Antonin Artaud, un homme torturé.

Publié le par Fabrice D

Antonin Artaud, un homme torturé.

Nul n’a jamais écrit ou peint, sculpté, modelé, construit, inventé, que pour sortir en fait de l’enfer.

Génie pour certains, fou pour d'autres, Artaud est poète, auteur et metteur en scène de théâtre, comédien, plasticien,

Antonin nait en 1896 à Marseille. Ses premiers troubles psychiques apparaissent dès l’âge de 4 ans. Il en souffrira toute sa vie.

Le poète entre en littérature en 1924 avec la publication de «  Correspondance avec Jacques Rivière ». Le directeur de la NRF a refusé de publier les poèmes d’Artaud (Ombilic des limbes et Pèse nerf), il s’ensuit un échange de lettres entre les deux hommes. (Artaud y mentionnera ses problèmes de santé).

Le poète participe  ensuite activement au mouvement surréaliste.

Puis, entre 1930 et 1936, Artaud s’essaie au théâtre et au cinéma où il jouera des petits rôles dans plus d’une vingtaine de films. Ses théories sur la mise en scène dans le théâtre de l’extrême influenceront plus tard le théâtre américain des années 1960. Il écrit aussi des pièces et des scénarios de films souvent très radicaux. (Il propose, par exemple, Dix-huit secondes, un scénario qui propose de dérouler sur l’écran les images qui défilent dans l’esprit d’un fou durant les dix-huit secondes précédant son suicide.).


En 1936, Artaud part au Mexique.  Là-bas, les rites des Tarahumaras dont celui du peyotl (cactus hallucinogène)  le marqueront toute sa vie.

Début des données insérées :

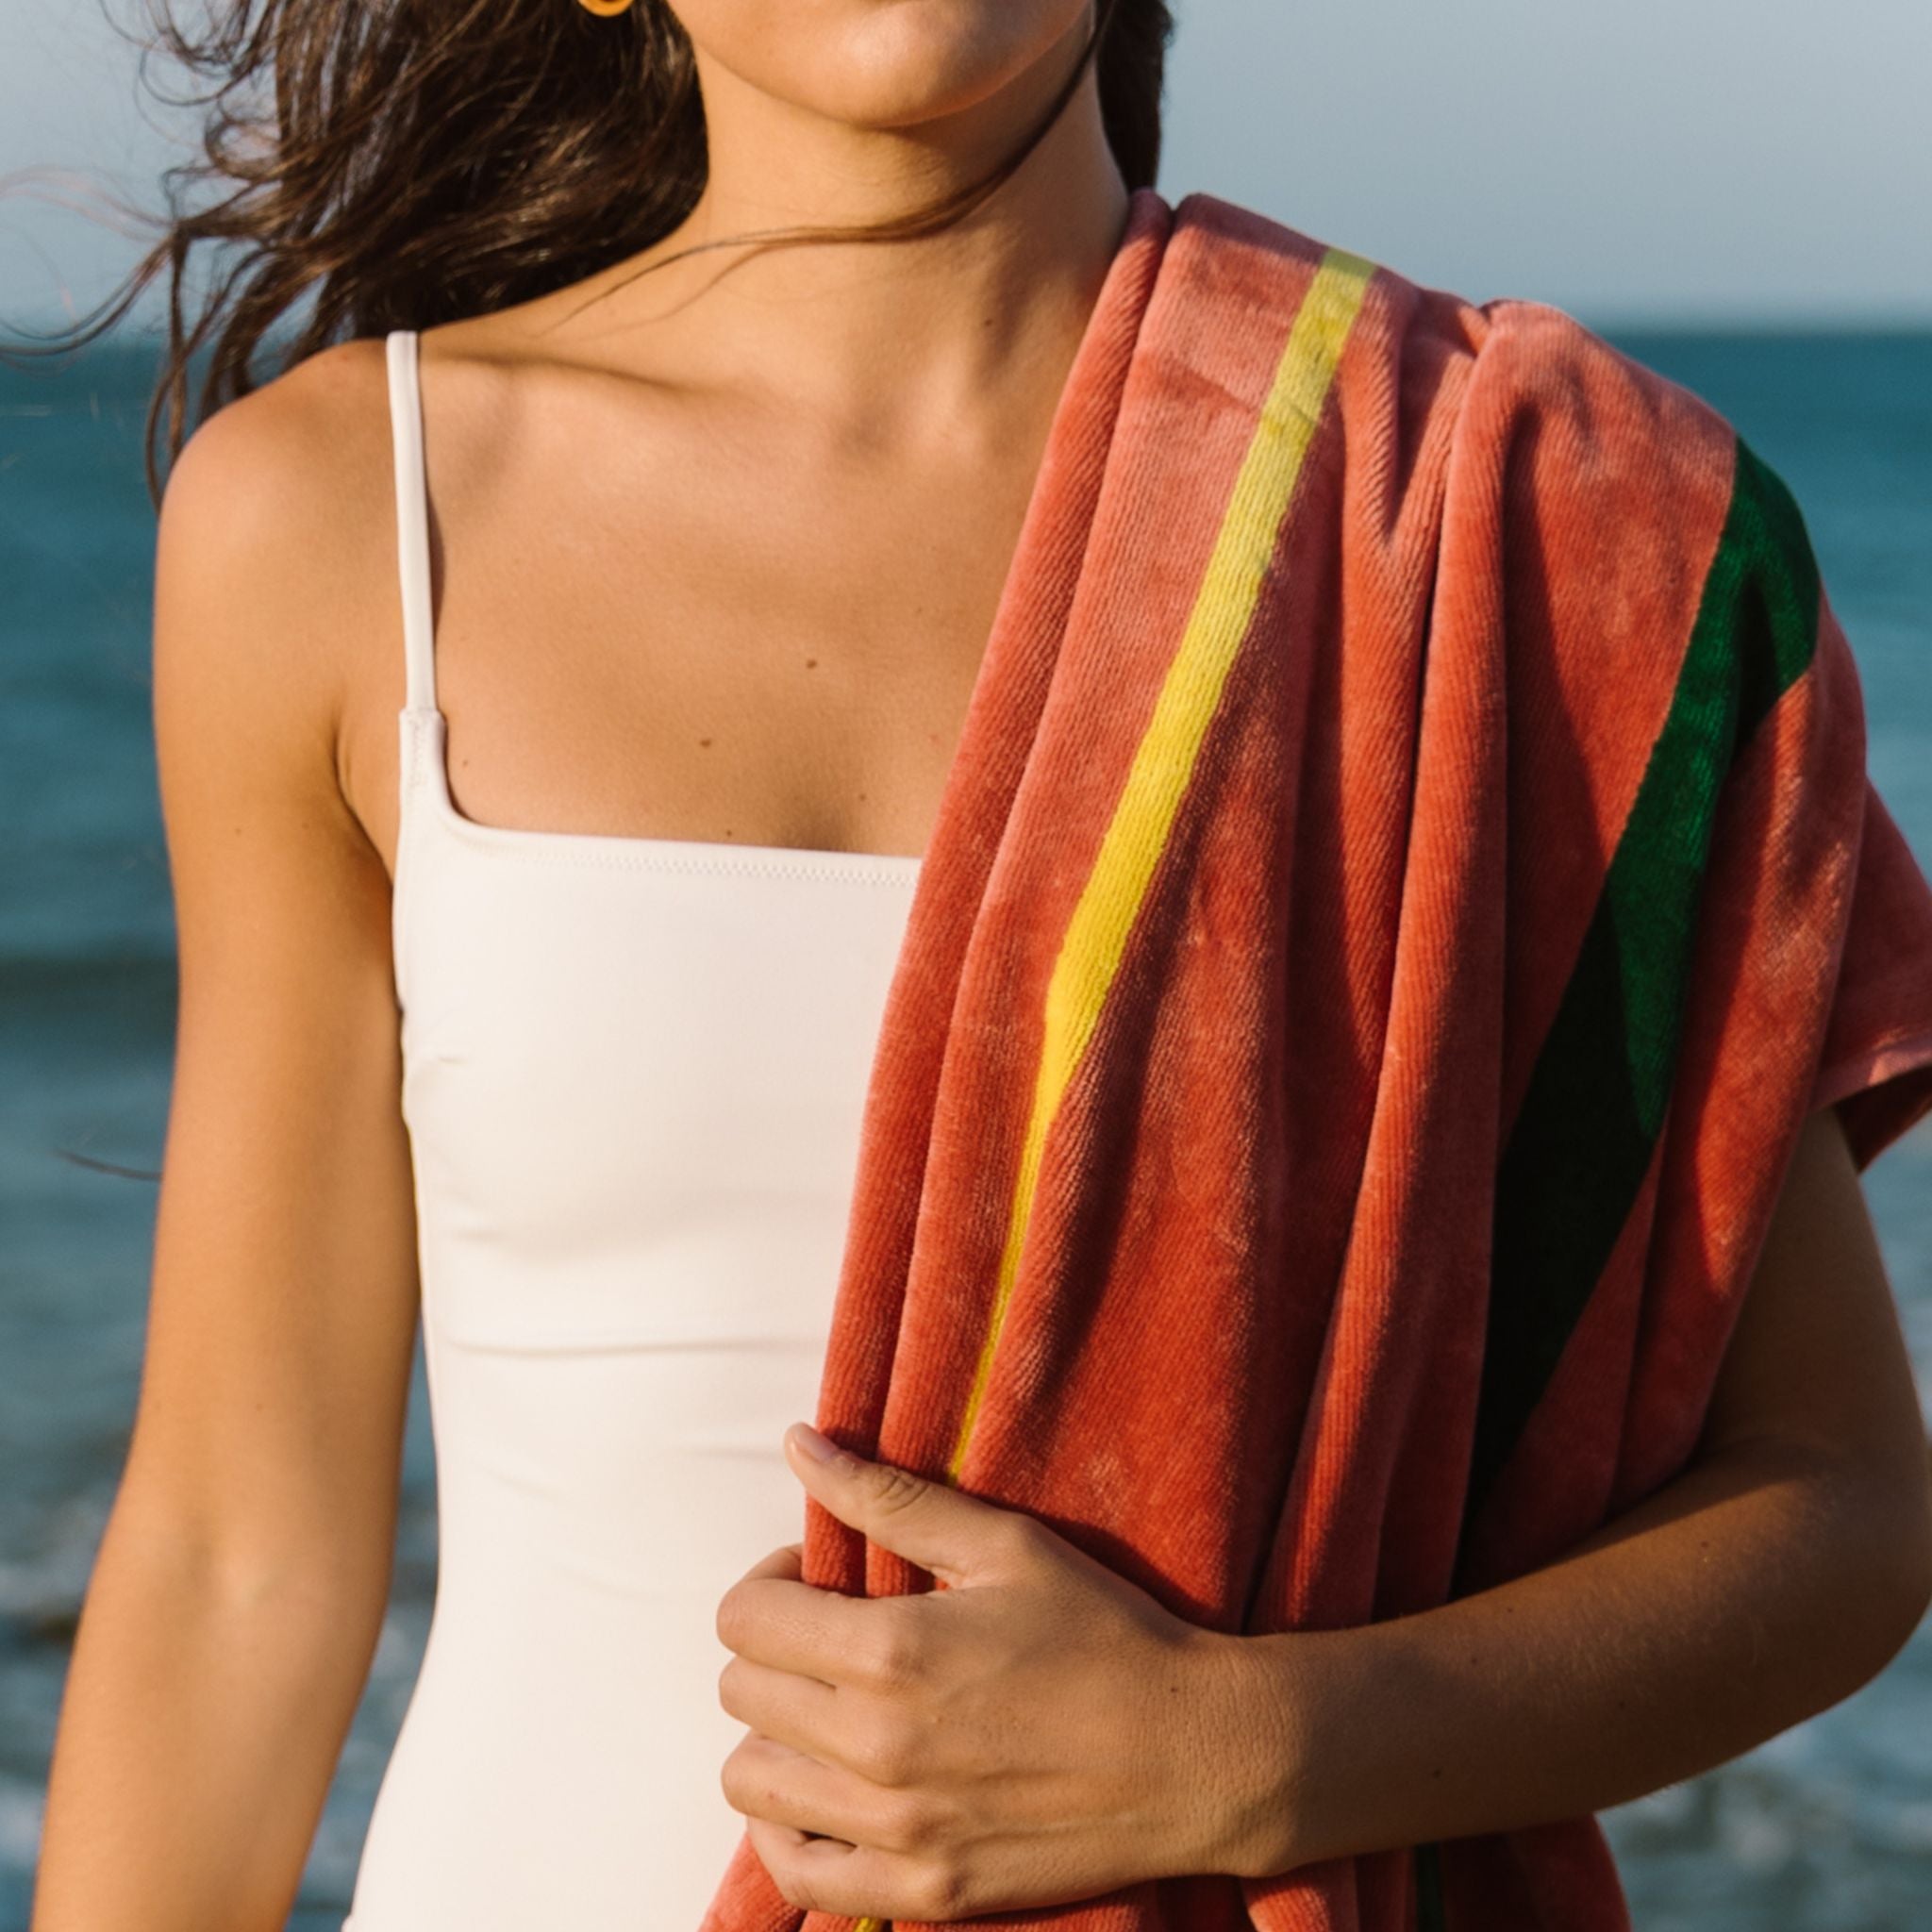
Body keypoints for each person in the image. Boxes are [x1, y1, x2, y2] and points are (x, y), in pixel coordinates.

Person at [23, 2, 1932, 1928]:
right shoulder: (343, 512)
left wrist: (1259, 1752)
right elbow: (234, 1555)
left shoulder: (1512, 524)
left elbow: (1840, 1502)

Le Rite est que le nouveau soleil passe
par sept points avant d'éclater à l'orifice de la terre.

Et il y a six hommes,
un pour chaque soleil,
et un septième homme
qui est le soleil tout
CRU
habillé de noir et de chair rouge.

Or, ce septième homme
est un cheval
qui est le soleil
et non l'homme

Extrait de Tutuguri (Le rite du soleil noir)

Pour devenir un adulte, chaque  indien doit inventer son propre chant, sa propre langue son propre Tutuguri (étymologiquement la danse du hibou). Artaud est encore à la recherche  de son Tutuguri.

Son voyage en Irlande, l’année suivante, sera sa descente aux enfers. Il en est expulsé dans un état psychique déplorable (hallucination, paranoïa, il nie son identité, etc…). La toxicomanie (héroïne, cocaïne, laudanum) n’a pas arrangé l’homme. Il est hospitalisé en France dans des conditions exécrables. Puis ces dernières s’améliorent (grâce notamment à l’intervention de Robert Desnos). Il est donc, en 1943, interné à Rodez et suivi par le docteur Ferdière (l’un des pionniers de l’art thérapie).

Les critiques opposent souvent les textes fous de la fin de sa vie aux  textes fulgurants de ses débuts.

 

Dans les cahiers de Rodez, notre poète ne fait plus attention au style. Il écrit  de plein fouet comme il vit, sans rien rejeter. Sa poésie devient orale. Ces poèmes deviennent un fatras d’obscénités scatologiques, d’injures, de blasphèmes,….Une rage simple d’un petit enfant, par laquelle, il déchire le langage par le corps. Ce n’est plus des poèmes mais des cris. A travers les mots on entend son gémissement. Artaud passe même par la glossolalie. Avec des textes sans sens, des mantras magiques  il cherche à « tailler des brèches dans la pensée ». Certains le lisent comme un mystique. Il jetterait les mots et les silences pour essayer d’exploser la réalité du monde et entrevoir l’invisible. Il a l’œil au bout de la langue.

« Le monde est en train de foutre le camp dans le néant qui l’avalera comme le vieux utérus des mères, l’anus terro-fibreux des pères [..] »

Artaud meurt d’un cancer du rectum en 1948.